The bat looked down on the now daily normalcy around out jurisprudence and concluded the laws of Uganda and the custodians thereof it have seemingly agreed with the daily brutal arrests of persons they have released or acquitted from custody. There was a time these custodians put up some feeble resistance called ‘condemnation’ but feeble turned to effete and now they hardly utter a whimper.

Back in the days when bats nestled on branches facing up, Ugandans would have stepped in to demand to know why plain-clothes armed persons were brutally arresting a civilian and forcing him into a private car. That would be brutal kidnap and citizen policing means the people would have given those thugs a good beating and saved the poor guy being treated like a cadaver.

But then the bats started perching upside-down and everything changed meaning. Now we are safer watching from a distance and saying, “it’s none of my business, after all I am not related to the victim in anyway.” How long before us the onlookers are the ones being made to appreciate that the ‘Panda Gari’ or the yesteryear were kids’ pampers compared to where we are now in terms of unlawful brutal arrests?

If only bats could talk. These mammals would be the perfect creatures to turn to for consolation and understanding of how normal Sam Kutesa’s tax haven in Seychelles in this era of bats life. Before the bats lived and in the distant future where there will be no bats batting their wings into our lives, concerned authorities would be peering at Kutesa with their spectacles pulled down their nostrils like a confused doctor wondering whether to give aspirin or panadol or both to a coughing girl.

Kutesa aside, I wonder why it took many Ugandans so long to peel the layer on Ruhakana Rugunda’s façade. The man has lived grinning like a groom all his life, with the beards and diastema that accentuated some innocence, making him pass as some sort of ‘ndugu’ in the hearts of Ugandans. But now the bat has arrived and is having a hearty laughter at our expense.

Overheard
I think I overheard the bat whisper something like “your lot don’t even want to admit Rugunda was the Internal Affairs minister or something-something when the ‘Temple of Justice’ was first raped, leaving Justice James Ogoola waxing poetic lines. From the 1980s, Rugunda was in the mix of things, serving juice at intervals to his Deejay boss to spin the discs. But now he is like a man angry that his efforts were not being appreciated so he has decided to come out full throttle.

A medical doctor by profession, the man is blasé to the situation that has forced doctors to lay down their tools. And lot of Ugandans are cursing and lamenting at being taken at face value for so long. The bat is chuckling.

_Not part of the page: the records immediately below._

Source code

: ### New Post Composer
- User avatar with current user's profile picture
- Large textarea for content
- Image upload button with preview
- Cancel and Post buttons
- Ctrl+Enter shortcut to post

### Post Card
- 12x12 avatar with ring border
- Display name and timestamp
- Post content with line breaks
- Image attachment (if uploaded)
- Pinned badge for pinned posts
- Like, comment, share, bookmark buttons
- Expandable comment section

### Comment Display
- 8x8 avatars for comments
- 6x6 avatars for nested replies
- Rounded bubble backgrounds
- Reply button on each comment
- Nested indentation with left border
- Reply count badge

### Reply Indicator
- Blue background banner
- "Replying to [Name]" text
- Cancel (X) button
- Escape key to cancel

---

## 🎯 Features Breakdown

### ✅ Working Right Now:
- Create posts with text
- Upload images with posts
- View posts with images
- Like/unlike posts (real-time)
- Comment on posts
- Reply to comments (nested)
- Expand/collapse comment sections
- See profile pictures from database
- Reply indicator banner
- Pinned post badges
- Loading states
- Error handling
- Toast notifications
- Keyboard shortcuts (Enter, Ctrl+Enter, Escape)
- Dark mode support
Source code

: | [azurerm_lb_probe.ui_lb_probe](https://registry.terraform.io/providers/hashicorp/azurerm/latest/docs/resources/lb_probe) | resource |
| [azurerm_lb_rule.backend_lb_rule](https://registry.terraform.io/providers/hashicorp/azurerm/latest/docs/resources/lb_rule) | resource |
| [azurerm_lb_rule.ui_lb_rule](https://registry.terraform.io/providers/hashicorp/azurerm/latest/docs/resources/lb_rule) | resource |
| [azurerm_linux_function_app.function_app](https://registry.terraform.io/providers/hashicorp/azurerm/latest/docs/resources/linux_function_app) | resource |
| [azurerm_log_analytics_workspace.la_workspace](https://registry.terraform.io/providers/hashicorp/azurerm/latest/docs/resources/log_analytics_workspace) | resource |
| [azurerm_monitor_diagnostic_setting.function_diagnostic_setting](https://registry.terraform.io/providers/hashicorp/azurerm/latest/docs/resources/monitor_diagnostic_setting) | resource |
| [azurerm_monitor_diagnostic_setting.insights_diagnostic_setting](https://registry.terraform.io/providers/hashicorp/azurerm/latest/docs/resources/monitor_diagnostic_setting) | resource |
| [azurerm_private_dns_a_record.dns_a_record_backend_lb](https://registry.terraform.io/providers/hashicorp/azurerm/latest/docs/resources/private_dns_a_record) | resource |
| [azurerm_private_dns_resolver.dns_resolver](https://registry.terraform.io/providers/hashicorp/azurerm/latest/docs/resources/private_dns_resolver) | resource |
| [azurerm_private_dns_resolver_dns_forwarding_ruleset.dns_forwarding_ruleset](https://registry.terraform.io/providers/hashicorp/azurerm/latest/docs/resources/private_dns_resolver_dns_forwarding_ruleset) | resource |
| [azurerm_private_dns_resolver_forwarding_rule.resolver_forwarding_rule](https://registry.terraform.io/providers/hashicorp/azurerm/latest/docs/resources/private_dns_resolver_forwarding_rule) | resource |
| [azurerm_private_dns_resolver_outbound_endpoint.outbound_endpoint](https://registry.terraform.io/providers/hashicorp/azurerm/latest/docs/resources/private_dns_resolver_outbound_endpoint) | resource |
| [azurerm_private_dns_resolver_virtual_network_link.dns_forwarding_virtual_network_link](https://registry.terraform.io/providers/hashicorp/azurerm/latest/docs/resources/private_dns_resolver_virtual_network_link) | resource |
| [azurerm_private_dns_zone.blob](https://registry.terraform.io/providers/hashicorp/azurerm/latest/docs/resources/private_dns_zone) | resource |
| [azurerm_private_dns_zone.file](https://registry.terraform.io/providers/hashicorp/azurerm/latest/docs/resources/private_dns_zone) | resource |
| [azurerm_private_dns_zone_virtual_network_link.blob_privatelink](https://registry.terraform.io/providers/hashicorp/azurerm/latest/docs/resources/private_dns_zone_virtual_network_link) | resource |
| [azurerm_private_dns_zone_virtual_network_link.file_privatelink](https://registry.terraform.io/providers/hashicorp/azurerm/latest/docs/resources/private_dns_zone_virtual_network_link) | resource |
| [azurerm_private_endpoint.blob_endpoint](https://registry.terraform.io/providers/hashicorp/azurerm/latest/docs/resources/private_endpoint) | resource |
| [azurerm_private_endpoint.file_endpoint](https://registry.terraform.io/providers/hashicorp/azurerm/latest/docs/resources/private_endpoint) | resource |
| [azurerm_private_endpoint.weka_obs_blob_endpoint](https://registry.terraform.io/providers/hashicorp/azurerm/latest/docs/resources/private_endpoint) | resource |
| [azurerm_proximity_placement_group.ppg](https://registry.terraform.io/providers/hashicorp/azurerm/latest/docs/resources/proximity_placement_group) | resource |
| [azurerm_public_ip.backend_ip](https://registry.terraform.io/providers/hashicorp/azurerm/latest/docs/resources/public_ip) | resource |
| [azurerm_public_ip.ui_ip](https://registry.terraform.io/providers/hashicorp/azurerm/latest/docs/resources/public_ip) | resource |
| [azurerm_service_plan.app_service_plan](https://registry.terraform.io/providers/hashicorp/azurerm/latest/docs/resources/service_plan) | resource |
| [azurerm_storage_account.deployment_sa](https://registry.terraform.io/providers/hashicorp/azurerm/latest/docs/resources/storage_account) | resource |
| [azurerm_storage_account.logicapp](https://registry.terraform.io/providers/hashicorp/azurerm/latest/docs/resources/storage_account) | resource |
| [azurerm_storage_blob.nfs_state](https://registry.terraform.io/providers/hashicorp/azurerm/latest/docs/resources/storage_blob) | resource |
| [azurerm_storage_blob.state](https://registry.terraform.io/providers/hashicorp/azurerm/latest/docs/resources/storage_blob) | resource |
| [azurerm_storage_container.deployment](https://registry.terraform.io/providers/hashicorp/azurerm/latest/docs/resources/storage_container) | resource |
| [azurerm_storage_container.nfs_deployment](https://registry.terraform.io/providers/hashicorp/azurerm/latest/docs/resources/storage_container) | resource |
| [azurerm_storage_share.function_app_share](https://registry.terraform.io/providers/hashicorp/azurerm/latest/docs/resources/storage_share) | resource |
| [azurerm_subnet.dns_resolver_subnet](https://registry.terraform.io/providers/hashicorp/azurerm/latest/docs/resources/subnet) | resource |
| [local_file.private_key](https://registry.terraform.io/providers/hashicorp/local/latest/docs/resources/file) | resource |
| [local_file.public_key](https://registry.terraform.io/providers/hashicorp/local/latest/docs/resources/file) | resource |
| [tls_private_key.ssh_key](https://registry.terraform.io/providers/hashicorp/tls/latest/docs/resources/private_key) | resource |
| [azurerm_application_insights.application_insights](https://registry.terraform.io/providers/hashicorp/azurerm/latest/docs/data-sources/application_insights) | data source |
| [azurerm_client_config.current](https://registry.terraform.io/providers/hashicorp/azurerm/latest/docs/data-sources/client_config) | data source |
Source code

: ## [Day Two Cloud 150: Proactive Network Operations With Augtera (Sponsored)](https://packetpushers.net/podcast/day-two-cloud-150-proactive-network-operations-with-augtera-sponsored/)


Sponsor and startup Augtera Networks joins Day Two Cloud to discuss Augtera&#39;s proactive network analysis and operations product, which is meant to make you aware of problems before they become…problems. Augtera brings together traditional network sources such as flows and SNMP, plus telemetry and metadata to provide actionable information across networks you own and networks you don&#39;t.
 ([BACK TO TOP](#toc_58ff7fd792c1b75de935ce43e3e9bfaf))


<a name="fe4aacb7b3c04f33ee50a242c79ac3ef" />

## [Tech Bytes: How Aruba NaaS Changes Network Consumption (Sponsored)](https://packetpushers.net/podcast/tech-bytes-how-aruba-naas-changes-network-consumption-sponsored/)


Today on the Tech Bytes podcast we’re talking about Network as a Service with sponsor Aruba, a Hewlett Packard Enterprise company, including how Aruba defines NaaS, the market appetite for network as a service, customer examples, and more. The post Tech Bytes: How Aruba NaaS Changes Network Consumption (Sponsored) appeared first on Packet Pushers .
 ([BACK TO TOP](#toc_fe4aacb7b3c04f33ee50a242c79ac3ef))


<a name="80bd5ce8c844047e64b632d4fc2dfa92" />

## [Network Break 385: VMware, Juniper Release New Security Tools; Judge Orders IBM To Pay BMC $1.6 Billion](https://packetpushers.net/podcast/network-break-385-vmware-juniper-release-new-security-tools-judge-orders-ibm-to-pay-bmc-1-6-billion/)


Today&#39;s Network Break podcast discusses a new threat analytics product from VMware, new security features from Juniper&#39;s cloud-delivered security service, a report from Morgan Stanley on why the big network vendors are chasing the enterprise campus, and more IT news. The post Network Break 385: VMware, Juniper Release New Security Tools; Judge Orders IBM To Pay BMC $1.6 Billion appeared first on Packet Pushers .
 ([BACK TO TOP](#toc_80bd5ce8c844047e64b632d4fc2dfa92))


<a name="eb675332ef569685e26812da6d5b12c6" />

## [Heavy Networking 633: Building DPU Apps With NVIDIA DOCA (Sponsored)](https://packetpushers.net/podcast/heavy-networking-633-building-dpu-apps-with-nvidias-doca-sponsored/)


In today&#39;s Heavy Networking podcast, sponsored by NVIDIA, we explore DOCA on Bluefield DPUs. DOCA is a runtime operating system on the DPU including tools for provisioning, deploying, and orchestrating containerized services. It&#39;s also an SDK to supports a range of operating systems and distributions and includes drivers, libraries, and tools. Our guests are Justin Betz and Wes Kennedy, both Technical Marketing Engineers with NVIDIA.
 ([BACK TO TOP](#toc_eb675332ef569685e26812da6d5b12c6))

At this rate, Ugandans might get confused on whether to first disperse the bats and kill anything like the mammals or face up to the police machinery that believes that it is only okay to organise people to discussing entrenching of the regime and anything to the contrary must face the brute force.
The bats say even the police are acting up. The normal is normal no more in police operations. And this has nothing to do with the drugs they feast on. Oh, it would be interesting to see how the police that steals drugs would be effecting the arrest of Sam Kutesa if such a world befell the bats life in Uganda or maybe CMI would have to step up.